Vaginitis

What is Vaginitis?

Vaginitis is an umbrella term that actually encompasses two separate, but very similar conditions. The term “vaginitis” simply refers to an inflammation of the vagina. The condition can affect women of any age, and is very common. It may be caused by a transmittable infection, or by factors relating to the woman’s own body chemistry.

While some women may be asymptomatic, most will notice an array of symptoms including an itching or burning sensation, discharge, and possibly a foul odor in the area. Pain or irritation may become worse when attempting sexual intercourse. There will usually be some noticeable signs of irritation, such as redness or swelling of the labia or perineum.

Causes of Vaginitis

The most common cause of vaginitis is Candida infection, or what most women refer to as a yeast infection. Yeast infections are rarely caused by simply coming into contact with yeast. The underlying cause relates to the patient’s body chemistry and even their diet. One common cause of yeast infections is douching, which many women ironically do to feel clean. Douching removes the “good” bacteria, which are supposed to be present in the vagina to control the growth of Candida, and then yeast is able to multiply uncontrolled. When using antibiotics to control bacterial infections, sometimes the bacteria levels in the vagina decline as well, and a yeast infection can result.

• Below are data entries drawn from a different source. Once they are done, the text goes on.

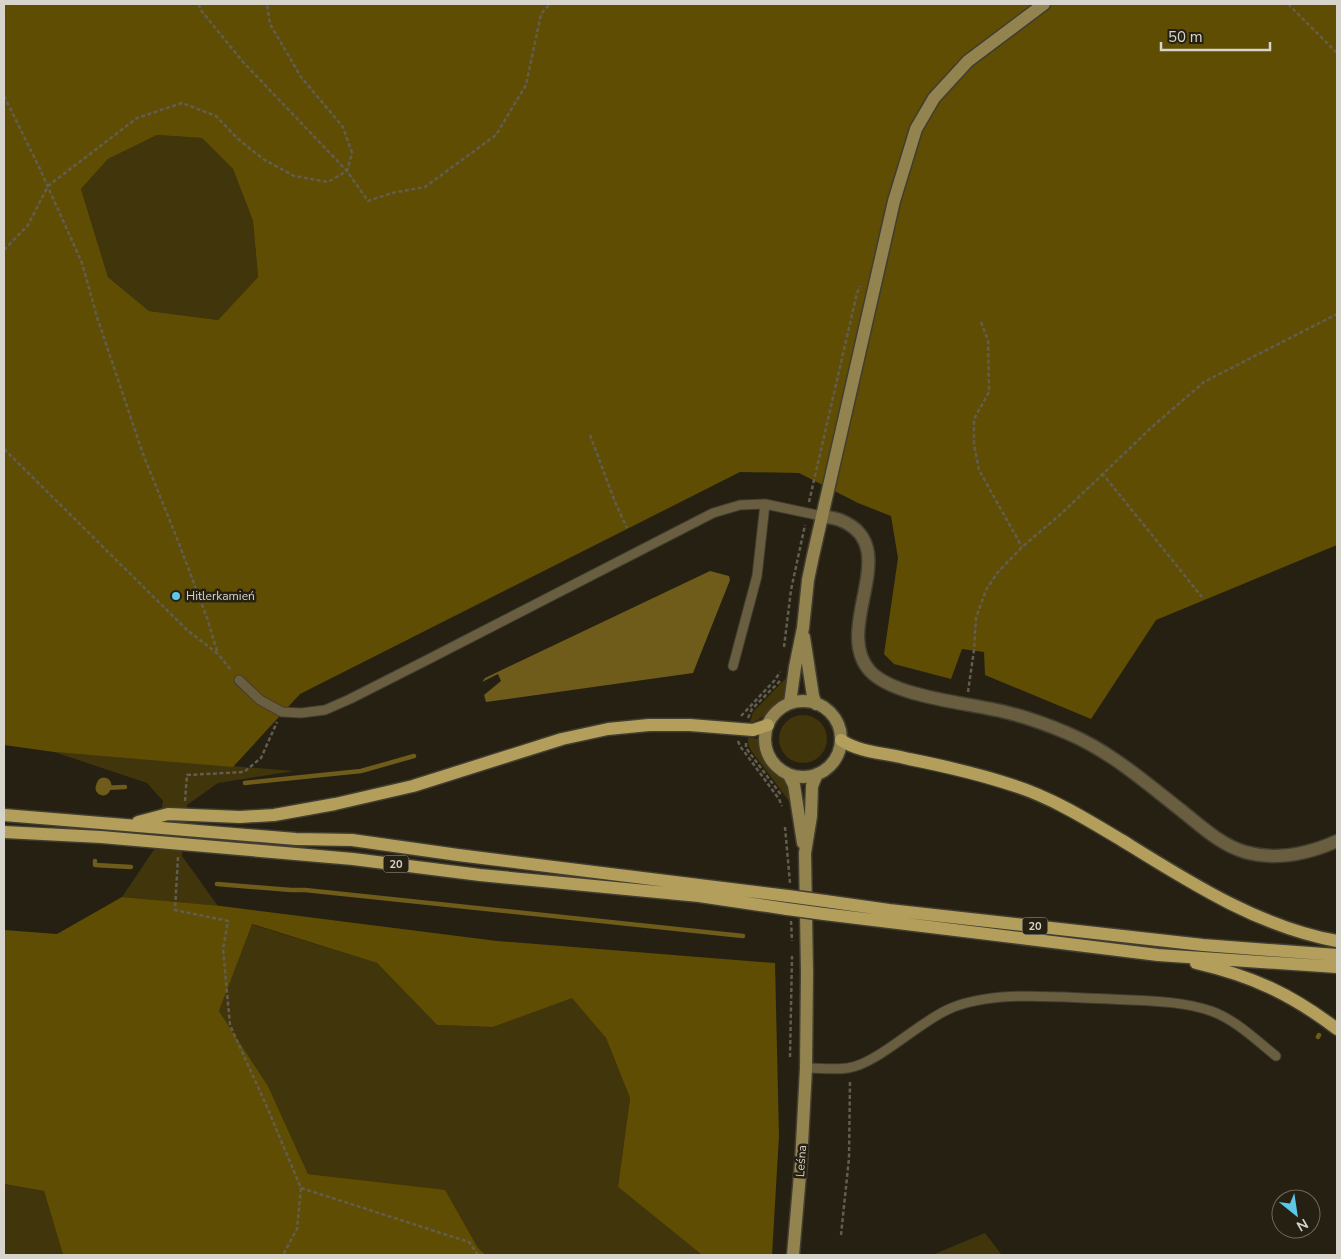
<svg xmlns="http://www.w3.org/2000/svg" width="1341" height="1259" viewBox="0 0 1341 1259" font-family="'Nunito Sans',sans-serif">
<rect width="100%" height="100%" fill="#252012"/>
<path fill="#41350c" d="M 157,135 L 202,138 L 233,169 L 253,221 L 258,277 L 218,320 L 149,311 L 108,277 L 81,189 L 108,159 Z
M 790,674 L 784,699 C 771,707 764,720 750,723 L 753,712 Z
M779 739a24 24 0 1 1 48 0a24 24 0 1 1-48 0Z
M 748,737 L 759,739 L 762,755 L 766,763 L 784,780 L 789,789 L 792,805 L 750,749 L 748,743 Z
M 54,752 L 294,771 L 218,783 L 187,805 L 182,856 L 218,906 L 122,897 L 155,848 L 163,801 L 147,783 Z
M 251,924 L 377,963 L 437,1025 L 493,1027 L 572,997 L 606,1038 L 630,1098 L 618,1187 L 702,1255 L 486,1255 L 478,1248 L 445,1191 L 308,1174 L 268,1086 L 219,1011 Z
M 4,1184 L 44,1191 L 63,1255 L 4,1255 Z
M 985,1233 L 1002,1255 L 932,1255 Z"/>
<path fill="#5f4d04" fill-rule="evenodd" d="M 4,4 L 1337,4 L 1337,545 L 1156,620 L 1091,719 L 985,675 L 984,652 L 962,649 L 951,679 L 894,664 L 884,654 L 898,558 L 891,516 L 858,503 L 799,473 L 740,472 L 300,694 L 233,767 L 54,752 L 4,745 ZM 157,135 L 202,138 L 233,169 L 253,221 L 258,277 L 218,320 L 149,311 L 108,277 L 81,189 L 108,159 Z
M 122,897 L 221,906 L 497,941 L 775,963 L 779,1136 L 772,1255 L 702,1255 L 618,1187 L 630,1098 L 606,1038 L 572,998 L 493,1027 L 437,1025 L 377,963 L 252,924 L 219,1011 L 268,1086 L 308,1174 L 445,1190 L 478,1248 L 486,1255 L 63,1255 L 44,1191 L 4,1184 L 4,930 L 57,934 Z"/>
<path fill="#6f5c1b" d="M 710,571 L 729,576 L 730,580 L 693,673 L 486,702 L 484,695 L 501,681 L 498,674 L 482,682 L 485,678 Z"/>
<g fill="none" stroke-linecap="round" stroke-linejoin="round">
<path stroke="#6f5c1b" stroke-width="4.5" d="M 245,783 L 361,771 L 414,756
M 103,790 L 103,788 L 125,787
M 95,861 L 95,865 L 131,867
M 217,884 L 291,890 L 305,890 L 743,936
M 1318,1037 L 1319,1035"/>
<path stroke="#6f5c1b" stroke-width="15" d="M 103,788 L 104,785"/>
<defs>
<path id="lane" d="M 733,666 L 757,576 L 765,504
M 239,680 L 260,700 L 282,712 L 301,713 L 325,710 L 350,699 L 425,661 L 713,513 L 740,505 L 765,504 L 822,516
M 806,1068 C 820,1068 835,1070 848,1068 C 877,1064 919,1022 949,1009 C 994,989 1062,998 1110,999 C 1144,1001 1179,1000 1211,1011 C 1236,1020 1256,1040 1276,1056"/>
<path id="street" d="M 822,516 C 828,517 835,518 840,520 C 906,546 831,628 870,671 C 895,698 972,703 1009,713 C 1029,718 1048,725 1067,733 C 1110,751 1145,782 1182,811 C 1202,827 1221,845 1245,852 C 1277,861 1308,854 1337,841"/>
<path id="secondary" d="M 804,637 L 813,696 L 816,704
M765 739a38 38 0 1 1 76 0a38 38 0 1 1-76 0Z
M 790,703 L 795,667 L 803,628 L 808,580 L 813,556 L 894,201 L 916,129 L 934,98 L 968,61 L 1044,4
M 789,775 L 794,785 L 803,843
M 793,1255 L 801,1163 L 806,1068 L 807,973 L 805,853 L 811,816 L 812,786 L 817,774"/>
<path id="primary" d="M 841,740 C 860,753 887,753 909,759 C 944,766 979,774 1012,785 C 1051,797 1088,820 1123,841 C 1189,882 1259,927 1337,941
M 4,815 L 296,839 L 352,840 L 458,855 L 788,896
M 138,822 L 168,814 L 240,817 L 274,815 L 335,804 L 413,786 L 562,739 L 608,729 L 649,725 L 690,725 L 753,730 L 768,725
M 4,832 L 101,837 L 353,859 L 480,875 L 699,896 L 787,909
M 825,901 L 889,910 L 1203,945 L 1337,955
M 824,914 L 1158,955 L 1337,967
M 1196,963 C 1252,976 1291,994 1337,1029"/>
</defs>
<use href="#lane" stroke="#413d30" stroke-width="11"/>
<use href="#street" stroke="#413d30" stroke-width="15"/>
<use href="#secondary" stroke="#413d30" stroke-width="15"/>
<use href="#primary" stroke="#413d30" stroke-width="15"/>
<path stroke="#625d51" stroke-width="2.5" stroke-dasharray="4 2.5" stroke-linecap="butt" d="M 199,4 L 200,9 L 243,62 L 347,171 L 368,201 L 392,193 L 425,187 L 496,135 L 526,85 L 541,14 L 550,4
M 1288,4 L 1337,53
M 4,96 L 40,169 L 82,263 L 97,317 L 143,454 L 178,541 L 207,618 L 218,654
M 4,250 L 28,225 L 48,186 L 137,118 L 182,103 L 216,116 L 238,139 L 263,159 L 294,176 L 328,182 L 347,171 L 352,153 L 343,127 L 301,77 L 270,24 L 267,4
M 981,322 L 988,340 L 989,392 L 974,419 L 974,444 L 979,470 L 1022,547
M 590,435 L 615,502 L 627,528
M 4,449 L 187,630 L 218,654 L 232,671
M 1102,473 L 1202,597
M 809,502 L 857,293 L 860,286
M 784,647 L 791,590 L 805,525
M 968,692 L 974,650 L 976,618 L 986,590 L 997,573 L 1022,547 L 1062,513 L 1152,427 L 1204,382 L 1337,314
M 741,716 L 775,680 L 780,672
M 748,718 L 752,709 L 780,681
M 738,741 L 740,746 L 779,799 L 782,806
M 746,743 L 746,748 L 782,796
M 185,801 L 187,775 L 244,772 L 261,758 L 277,722
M 785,827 L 790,883
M 178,857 L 175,910 L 228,921 L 223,949 L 230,1025 L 267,1107 L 301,1188 L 297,1229 L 283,1255
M 791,921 L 792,941
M 790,1057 L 792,956
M 301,1188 L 469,1242 L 478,1255
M 841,1235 L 849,1158 L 850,1080"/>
<use href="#lane" stroke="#695f40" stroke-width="9"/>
<use href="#street" stroke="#695f40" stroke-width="12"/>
<use href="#secondary" stroke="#93834f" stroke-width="12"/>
<use href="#primary" stroke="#b39e5b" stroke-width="12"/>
<defs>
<path id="primary-bridge" d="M 788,896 L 825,901
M 787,909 L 824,914"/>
</defs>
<use href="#primary-bridge" stroke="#413d30" stroke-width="15" stroke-linecap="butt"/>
<use href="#primary-bridge" stroke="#b39e5b" stroke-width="12"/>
</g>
<circle fill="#5cc7e7" stroke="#252012" stroke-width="2" cx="176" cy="596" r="5"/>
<g text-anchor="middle" stroke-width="5" stroke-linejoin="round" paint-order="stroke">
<g fill="#252012" stroke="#a29e94" stroke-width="1">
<rect x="383.5" y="855.5" width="25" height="17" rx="4"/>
<rect x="1022.5" y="917.5" width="25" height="17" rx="4"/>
</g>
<g font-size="11" font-weight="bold" fill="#d7d4cb">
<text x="396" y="868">20</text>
<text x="1035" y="930">20</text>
</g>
<g font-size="12" fill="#d7d4cb" stroke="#252012" text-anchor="start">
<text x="186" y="600">Hitlerkamień</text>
</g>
<g font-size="12" fill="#d7d4cb" stroke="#252012">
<text transform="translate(801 1161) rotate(-86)" y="4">Leśna</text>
</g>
</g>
<rect width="1341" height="1259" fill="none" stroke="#d7d4cb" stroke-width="10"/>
<g transform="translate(1296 1214) rotate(150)"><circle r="24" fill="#252012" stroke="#6c685c"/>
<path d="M0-4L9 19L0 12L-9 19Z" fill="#5cc7e7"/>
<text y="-8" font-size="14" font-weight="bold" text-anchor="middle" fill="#d7d4cb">N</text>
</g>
<path d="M1161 42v8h109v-8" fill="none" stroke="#d7d4cb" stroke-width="2.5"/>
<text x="1168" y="42" font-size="15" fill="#d7d4cb" stroke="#252012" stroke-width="4" paint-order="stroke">50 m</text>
</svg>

Yeast infections are also related to diet, such as consuming too much processed sugar and a lack of probiotics in the intestinal tract. Occasionally, women with diabetes may suffer repeated yeast infections due to the imbalance of sugars in the body. Treatments for a yeast infection can range from prescription medications and topical creams, to a more holistic natural remedy which is more effective in the long term.

The other main type of vaginitis results from bacterial infection. The most common cause of bacterial vaginal infection is a bacteria called Gardnerella. Other bacterial culprits may be gonnorhea, chlamydia, Trichomonas, Mycoplasma, or Campylobacter. Some of these bacteria may be introduced to the vagina through sexual contact, while others result from poor personal hygiene habits. The vagina can also become vulnerable to infection when the woman’s own hormones are imbalanced. This usually seen in women who are postmenopausal, recently gave birth, or are prepubescent, and is caused by low levels of estrogen. When a bacterial infection is present, treatment typically includes a course of antibiotics.

Symptoms

The symptoms of both bacterial and yeast infections in the vagina may seem quite similar. They both include itching, burning, pain, and possible redness. However, the two types of infection will produce a noticeably different discharge in the patient. Yeast infections will cause a watery, white discharge that looks like cottage cheese. This type of discharge is the classic sign of a vaginal yeast infection. Bacterial infection symptoms differ depending upon the type of bacteria that is present. This type of infection may produce discharge, or cause very dry conditions within the vagina. The odor associated with bacterial infections is a distinct, fish-like odor that most physicians recognize almost immediately upon examination.

Prevention

As with many other health conditions, vaginitis can often be prevented by knowing risk factors for the condition and avoiding or correcting them when possible. Vaginitis can be prevented by exercising caution with sexual partners (using condoms) and by maintaining good personal hygiene habits, such as wiping from front to back when using the bathroom. This prevents bacteria around the rectum from entering the vagina. Refraining from douching will also ensure that levels of helpful bacteria remain where they are supposed to be, and the pH of the vagina will be more stable and healthy.

Women should also refrain from wearing overly tight clothing. Since some women notice an irritation of the vagina during menstruation, switching to organic cotton tampons which are chemical-free is often recommended. Spermicide, some soaps and perfumes, colored tissues paper and latex condoms are other common irritants which upset the pH of the vagina and lead to infection. Avoiding the use of hot tubs is also recommended.

When a woman’s own body chemistry is a suspected cause of repeated vaginal infections, hormone replacement therapy may be necessary. Others may need to become aware of how their dietary choices impact their bodily chemistry and lead to infection, especially when yeast has been a persistent problem. Persistent and repeated yeast infections may be an indication that a blood sugar test should be done to rule out undiagnosed diabetes.

Complications

Most episodes of vaginitis are easily remedied by treating either the underlying yeast or bacterial infection. However, repeated yeast infections which are often treated by prescription medications, may lead to a persistent infection with drug-resistant yeast. Yeast can spread throughout the body and cause a wide variety of symptoms and health problems aside from vaginitis. This is why the natural remedy is the preferred method of dealing with a yeast infection, rather than using a prescription medication and risking the downward cycle of drug-resistance and worsening infection.

Untreated bacterial infections can lead to pelvic inflammatory disease, which infects the entire reproductive system. This can cause harm such as premature delivery during future pregnancies, and even fertility. Some studies have even linked chronic bacterial vaginitis with an increased risk of HIV. Since the risk of complications can be quite serious, seeking an accurate diagnosis from a physician is imperative before attempting to treat any type of vaginal infection.